Durante o ciclo de conferências Mudar, na Culturgest, o investigador do Instituto Superior Técnico defende ainda que o que se entende por PIB deve ser reestruturado.

A crise atual no sector energético pode servir como exemplo para a forte dependência da economia em relação à energia. No mesmo debate sobre os desafios energéticos e económicos, o economista britânico e investigador da Universidade de Leeds, David O’Neill, recordou que o resultado do corte que está a ser feito no consumo energético está a resultar em recessão.

Para o investigador britânico a solução passa por se fazer uma gestão da economia sem que o objetivo seja o crescimento, mas sim as necessidades humanas.

Daniel O’Neill considera que em breve o crescimento vai ficar estagnado porque as novas economias e invenções como o Facebook e os telemóveis não são tão transformadoras para a economia como a produção de eletricidade ou automóvel e por isso defende que o objetivo deve ser trabalhar para conseguir uma sociedade com índices mais elevados de bem-estar, sem recorrer a demasiados recursos energéticos.

De acordo com um estudo feito pelo britânico que recorreu à teoria económica do Donut, Portugal à semelhança dos países mais desenvolvidos cumpre o que é necessário para a evolução no campo dos indicadores sociais, mas à custa da transgressão das fronteiras ecológicas, já em países em desenvolvimento como o Sri Lanka acontece o contrário: há bons indicadores ecológicos e mais indicadores sociais. Os países têm dificuldade em satisfazer a sociedade sem exagerar nos recursos, isto porque “nenhum sistema económico está preparado para cortar no consumo de energia”, realçou Daniel O’Neill.

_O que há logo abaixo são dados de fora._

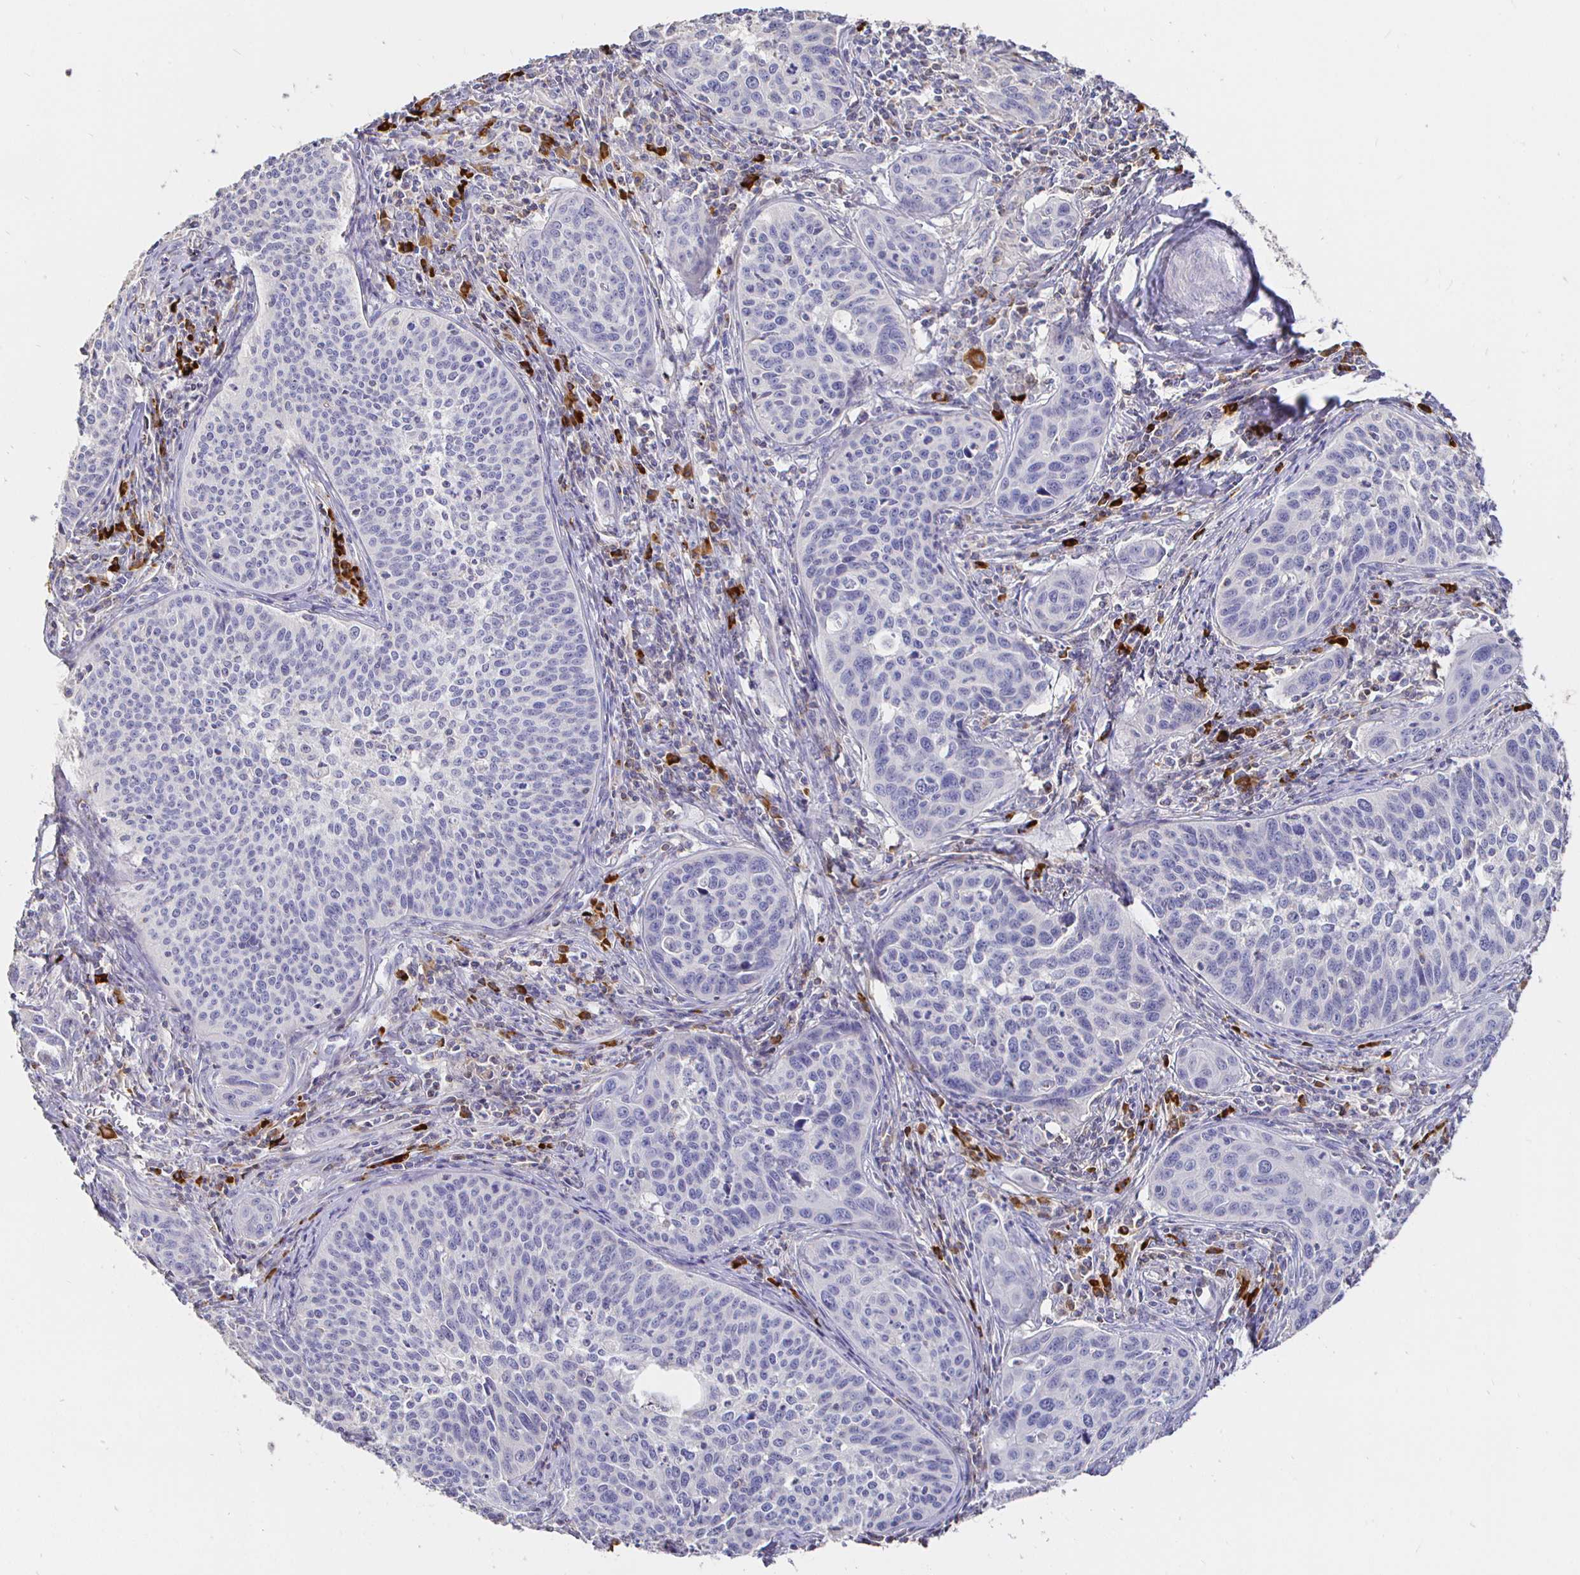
{"staining": {"intensity": "negative", "quantity": "none", "location": "none"}, "tissue": "cervical cancer", "cell_type": "Tumor cells", "image_type": "cancer", "snomed": [{"axis": "morphology", "description": "Squamous cell carcinoma, NOS"}, {"axis": "topography", "description": "Cervix"}], "caption": "Tumor cells are negative for protein expression in human cervical cancer. (Stains: DAB immunohistochemistry (IHC) with hematoxylin counter stain, Microscopy: brightfield microscopy at high magnification).", "gene": "CXCR3", "patient": {"sex": "female", "age": 31}}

O investigador britânico apresentou um novo modelo económico que se poderá adaptar aos desafios do mundo sustentável que passa por quatro pontos. “Limitar o uso de energia, garantir que não se constrói uma grande diferença entre pobres e ricos, fazer uma alocação eficiente conhecendo bem os mercados e como é que funcionam e alterar o foco do PIB de crescimento para a elevada qualidade de vida, avaliando o que importa para a sociedade como saúde, felicidade e lazer”, explicou.

A ideia atual de crescimento económico de acordo com Daniel O’Neill não representa o bem-estar da sociedade, uma vez que o PIB cresce sempre que um petroleiro se afunda e é preciso pagar a limpeza das águas ou sempre que sobe o número de fumadores, porque se vendem mais cigarros”, exemplificou.

David O’Neill lamenta que atualmente ainda se tomem decisões tendo por base o crescimento e a produtividade que de acordo com o economista “não são boas para a sociedade nem para o planeta”.